--- SUPPLIED PASSAGE ---
Click here to view the table.

CONTENTS OF THE COMPENSATION COMMITTEE CHARTER

Under the Nasdaq’s proposal, the compensation committee charter must specify the following:

  • the scope of the compensation committee’s responsibilities, and how it carries out those responsibilities, including structure, processes and membership requirements;
  • the compensation committee’s responsibility for determining, or recommending to the board for determination, the compensation of the executive officers of the company;
  • that the chief executive officer of the company may not be present during voting or deliberations by the compensation committee on his or her compensation; and
  • the specific compensation committee responsibilities and authority set forth in proposed Nasdaq Listing Rule 5605(d)(3).

These matters represent a combination of (i) some of the requirements applicable to the audit committee charter and (ii) compensation committee responsibilities under current Nasdaq rules.

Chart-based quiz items
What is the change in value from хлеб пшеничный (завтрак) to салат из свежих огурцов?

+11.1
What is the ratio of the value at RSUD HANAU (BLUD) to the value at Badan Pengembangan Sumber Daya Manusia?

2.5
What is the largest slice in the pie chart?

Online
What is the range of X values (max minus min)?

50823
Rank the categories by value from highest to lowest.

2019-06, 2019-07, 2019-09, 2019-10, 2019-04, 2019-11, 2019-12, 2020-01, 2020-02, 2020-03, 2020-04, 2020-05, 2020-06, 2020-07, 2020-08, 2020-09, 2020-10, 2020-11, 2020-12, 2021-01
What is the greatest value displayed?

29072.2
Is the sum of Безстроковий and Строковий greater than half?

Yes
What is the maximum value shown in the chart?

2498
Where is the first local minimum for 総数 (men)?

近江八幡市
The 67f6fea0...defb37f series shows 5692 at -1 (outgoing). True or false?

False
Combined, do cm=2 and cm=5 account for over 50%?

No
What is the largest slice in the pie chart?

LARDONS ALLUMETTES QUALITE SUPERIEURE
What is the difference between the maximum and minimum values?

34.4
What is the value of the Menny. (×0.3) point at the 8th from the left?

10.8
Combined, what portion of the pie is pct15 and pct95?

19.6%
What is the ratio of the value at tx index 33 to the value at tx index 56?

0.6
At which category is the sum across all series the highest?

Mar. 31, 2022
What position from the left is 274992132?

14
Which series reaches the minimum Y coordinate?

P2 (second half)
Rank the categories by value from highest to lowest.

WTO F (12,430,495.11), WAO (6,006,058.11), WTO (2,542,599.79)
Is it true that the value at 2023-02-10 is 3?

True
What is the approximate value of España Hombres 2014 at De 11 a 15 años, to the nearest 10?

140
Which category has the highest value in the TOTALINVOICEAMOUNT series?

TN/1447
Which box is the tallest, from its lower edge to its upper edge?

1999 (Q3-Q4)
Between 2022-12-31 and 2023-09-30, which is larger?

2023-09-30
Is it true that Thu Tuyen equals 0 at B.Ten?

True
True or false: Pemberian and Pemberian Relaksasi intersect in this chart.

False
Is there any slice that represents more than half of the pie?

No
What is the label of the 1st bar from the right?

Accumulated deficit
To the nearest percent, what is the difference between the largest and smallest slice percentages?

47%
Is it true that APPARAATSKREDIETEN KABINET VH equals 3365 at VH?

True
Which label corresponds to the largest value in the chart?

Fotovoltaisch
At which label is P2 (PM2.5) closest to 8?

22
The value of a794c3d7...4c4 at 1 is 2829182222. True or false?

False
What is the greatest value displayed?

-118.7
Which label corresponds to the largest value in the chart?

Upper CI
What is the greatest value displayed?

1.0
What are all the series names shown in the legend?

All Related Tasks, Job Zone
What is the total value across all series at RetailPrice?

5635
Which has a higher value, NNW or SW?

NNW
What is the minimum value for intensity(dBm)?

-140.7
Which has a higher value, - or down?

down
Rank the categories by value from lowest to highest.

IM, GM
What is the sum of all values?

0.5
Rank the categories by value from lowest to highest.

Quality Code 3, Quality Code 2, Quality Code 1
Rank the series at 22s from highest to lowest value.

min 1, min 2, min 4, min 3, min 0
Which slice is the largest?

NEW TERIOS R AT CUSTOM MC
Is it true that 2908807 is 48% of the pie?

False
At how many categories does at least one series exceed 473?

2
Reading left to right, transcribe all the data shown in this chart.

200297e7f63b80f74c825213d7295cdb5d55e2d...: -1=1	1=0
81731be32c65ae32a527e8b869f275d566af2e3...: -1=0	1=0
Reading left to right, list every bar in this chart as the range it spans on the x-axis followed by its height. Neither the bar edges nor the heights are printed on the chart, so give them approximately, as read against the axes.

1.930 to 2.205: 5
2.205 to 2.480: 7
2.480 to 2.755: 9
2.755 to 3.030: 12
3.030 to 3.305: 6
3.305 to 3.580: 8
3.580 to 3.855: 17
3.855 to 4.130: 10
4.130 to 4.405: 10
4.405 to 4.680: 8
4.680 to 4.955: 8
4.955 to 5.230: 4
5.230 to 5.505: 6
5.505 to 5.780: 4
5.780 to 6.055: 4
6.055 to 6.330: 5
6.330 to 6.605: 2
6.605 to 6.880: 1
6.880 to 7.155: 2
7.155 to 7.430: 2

--- REQUIRED ACTIONS ---
(a) Reproduce the passage on the compensation committee charter between "CONTENTS OF THE" and "Listing Rule 5605(d)(3).", inclusive.
(b) Resume the passage on Nasdaq's compensation committee charter proposal, writing on from its last sentence.

--- EXPECTED OUTPUTS ---
(a)
CONTENTS OF THE COMPENSATION COMMITTEE CHARTER

Under the Nasdaq’s proposal, the compensation committee charter must specify the following:

  • the scope of the compensation committee’s responsibilities, and how it carries out those responsibilities, including structure, processes and membership requirements;
  • the compensation committee’s responsibility for determining, or recommending to the board for determination, the compensation of the executive officers of the company;
  • that the chief executive officer of the company may not be present during voting or deliberations by the compensation committee on his or her compensation; and
  • the specific compensation committee responsibilities and authority set forth in proposed Nasdaq Listing Rule 5605(d)(3).

(b)
Smaller reporting companies may adopt either a formal written compensation committee charter or a board resolution that specifies the committee’s responsibilities and authority, except for the matters set forth in proposed Nasdaq Listing Rule 5605(d)(3).

COMPENSATION COMMITTEE RESPONSIBILITIES

Proposed Nasdaq Listing Rule 5605(d)(3) states that a compensation committee must possess the specific responsibilities and authority necessary to comply with Rule 10C-1(b)(2), (3) and (4)(i)-(vi) under the Dodd-Frank Act relating to the: (i) authority to retain compensation consultants, independent legal counsel and other compensation advisers; (ii) authority to fund such advisers; and (iii) responsibility to consider certain independence factors before selecting such advisers (other than in-house legal counsel).

Because this rule will be effective upon the SEC approval of Nasdaq’s proposal, Nasdaq-listed companies should consider now whether to grant these specific responsibilities and authority through an amendment to the charter, resolution or other board action. To the extent a company does not have a compensation committee, the provisions of this rule will apply to the independent directors who determine, or recommend to the board for determination, the compensation of the executive officers of the company. While Nasdaq proposes that companies must eventually have a written compensation committee charter that includes, among others, these responsibilities and authority, companies may implement such a charter on the schedule discussed above. Smaller reporting companies are exempt from this requirement.  

WHAT SHOULD WE DO NOW?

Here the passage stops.